Quantifying intangible benefits demands qualitative data collection through surveys, interviews and stakeholder feedback. This could also involve testimonials, success stories and improved communication insights gained from on-site interactions.
Considering the cost of not investing in corporate travel – including its impact on relationship-building and intangible benefits – is imperative
Evaluating alternatives
Assessing alternative uses for corporate travel budget provides another lens for measuring its value. This requires a comprehensive analysis of potential benefits, costs and risks associated with different options.
A big factor for many travel companies to consider is whether virtual meetings will be more efficient than the need for travel. In these situations, consider introducing reason codes for employees’ trips.
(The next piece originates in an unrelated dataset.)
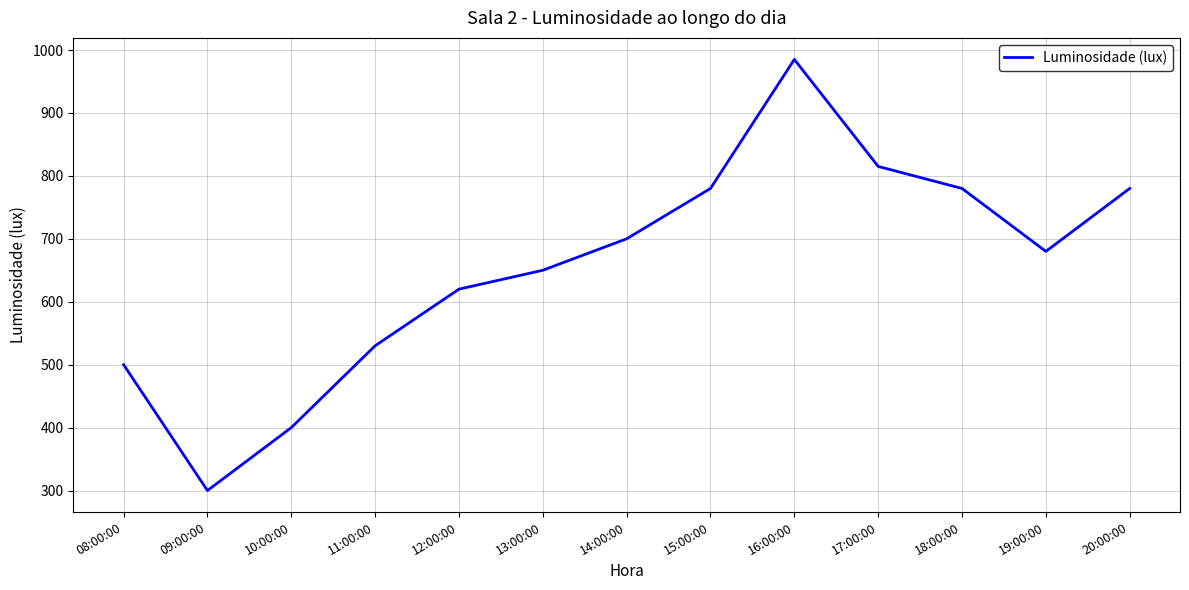

Which has a higher value, 15:00:00 or 19:00:00?

15:00:00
That means when travel is being analysed you can assess whether the reasons given are the most beneficial and whether it’s worth implementing certain caveats to in-person business meetings.
For example, if your reason code for employee travel is an in-person sales meeting, it might be that you decide individuals should travel to customers where they’re more likely to earn over a certain percentage of sales. Or perhaps you do fewer meetings, maybe only one a month, and prioritise your biggest potential business opportunities for each occasion.
Additionally, considering the cost of not investing in corporate travel – including its impact on relationship-building and intangible benefits – is imperative.
Leveraging tools and technology
To enhance decision-making in relation to corporate travel ROI, corporates will need to use a blend of tools and technologies for data analysis, tracking and reporting. Travel management software offers comprehensive solutions for managing travel expenses, bookings, itineraries and reporting. It delivers insights into travel patterns and expenses, aiding informed decision-making.
Tools like Microsoft Power BI are particularly useful as they enable organisations to create bespoke dashboards based on their ROI measurements. Companies can closely assess any personalised factors like changes in customer base, and how travel is enhancing company culture.
One thing to consider, is how is your business capturing the entire cost a trip?
Expense management software is useful because it can amalgamate all travel data with your expenses and vice versa. This means businesses can determine the holistic cost of trip, from the first coffee purchased at the airport to the cost of flights, hotels and any other additional purchases whilst on the road.
CO2 measurement for travel is becoming increasingly important for measuring business ROI too, but it can be challenging given that there are so many ways to measure it.
If this is a priority for your business, you will need to decide how you choose to capture CO2 data and ensure it is consistent across all departments and in all other countries.
We partner with Thrust Carbon which is an independent company, not funded by airlines. It builds upon multiple base methodologies and applies the most appropriate methodology given the data provided for a possible flight to calculate CO2 emissions. Others companies providing a similar service include Chooose and Squake.
By partnering with CO2 experts, businesses can introduce accurate approvals mechanisms dependent on CO2 emissions for planned trips. For example, if your software indicates a journey will go over your company’s maximum CO2 threshold, it could be declined. In these cases, an alternative solution should be found to ensure ROI is still achieved for that business opportunity.